Express every line of text in the records as a JSON list of strings, one string per line, leaving out blank lines. Omit the pictures from the list.

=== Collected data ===
Segment Open
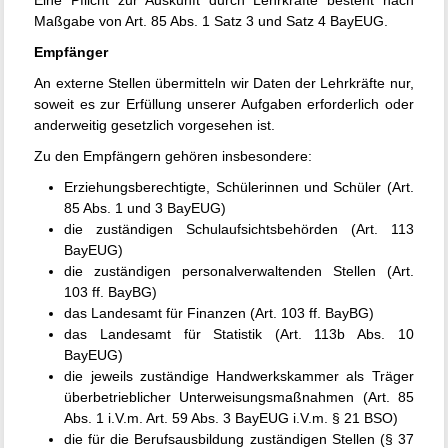
Eine Pflicht zur Auskunft durch Lehrkräfte besteht nach
Maßgabe von Art. 85 Abs. 1 Satz 3 und Satz 4 BayEUG.
Empfänger
An externe Stellen übermitteln wir Daten der Lehrkräfte nur,
soweit es zur Erfüllung unserer Aufgaben erforderlich oder
anderweitig gesetzlich vorgesehen ist.
Zu den Empfängern gehören insbesondere:
Erziehungsberechtigte, Schülerinnen und Schüler (Art.
85 Abs. 1 und 3 BayEUG)
die zuständigen Schulaufsichtsbehörden (Art. 113
BayEUG)
die zuständigen personalverwaltenden Stellen (Art.
103 ff. BayBG)
das Landesamt für Finanzen (Art. 103 ff. BayBG)
das Landesamt für Statistik (Art. 113b Abs. 10
BayEUG)
die jeweils zuständige Handwerkskammer als Träger
überbetrieblicher Unterweisungsmaßnahmen (Art. 85
Abs. 1 i.V.m. Art. 59 Abs. 3 BayEUG i.V.m. § 21 BSO)
die für die Berufsausbildung zuständigen Stellen (§ 37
Segment Closed
=== Exercise output ===
[
  "Eine Pflicht zur Auskunft durch Lehrkräfte besteht nach",
  "Maßgabe von Art. 85 Abs. 1 Satz 3 und Satz 4 BayEUG.",
  "Empfänger",
  "An externe Stellen übermitteln wir Daten der Lehrkräfte nur,",
  "soweit es zur Erfüllung unserer Aufgaben erforderlich oder",
  "anderweitig gesetzlich vorgesehen ist.",
  "Zu den Empfängern gehören insbesondere:",
  "Erziehungsberechtigte, Schülerinnen und Schüler (Art.",
  "85 Abs. 1 und 3 BayEUG)",
  "die zuständigen Schulaufsichtsbehörden (Art. 113",
  "BayEUG)",
  "die zuständigen personalverwaltenden Stellen (Art.",
  "103 ff. BayBG)",
  "das Landesamt für Finanzen (Art. 103 ff. BayBG)",
  "das Landesamt für Statistik (Art. 113b Abs. 10",
  "BayEUG)",
  "die jeweils zuständige Handwerkskammer als Träger",
  "überbetrieblicher Unterweisungsmaßnahmen (Art. 85",
  "Abs. 1 i.V.m. Art. 59 Abs. 3 BayEUG i.V.m. § 21 BSO)",
  "die für die Berufsausbildung zuständigen Stellen (§ 37"
]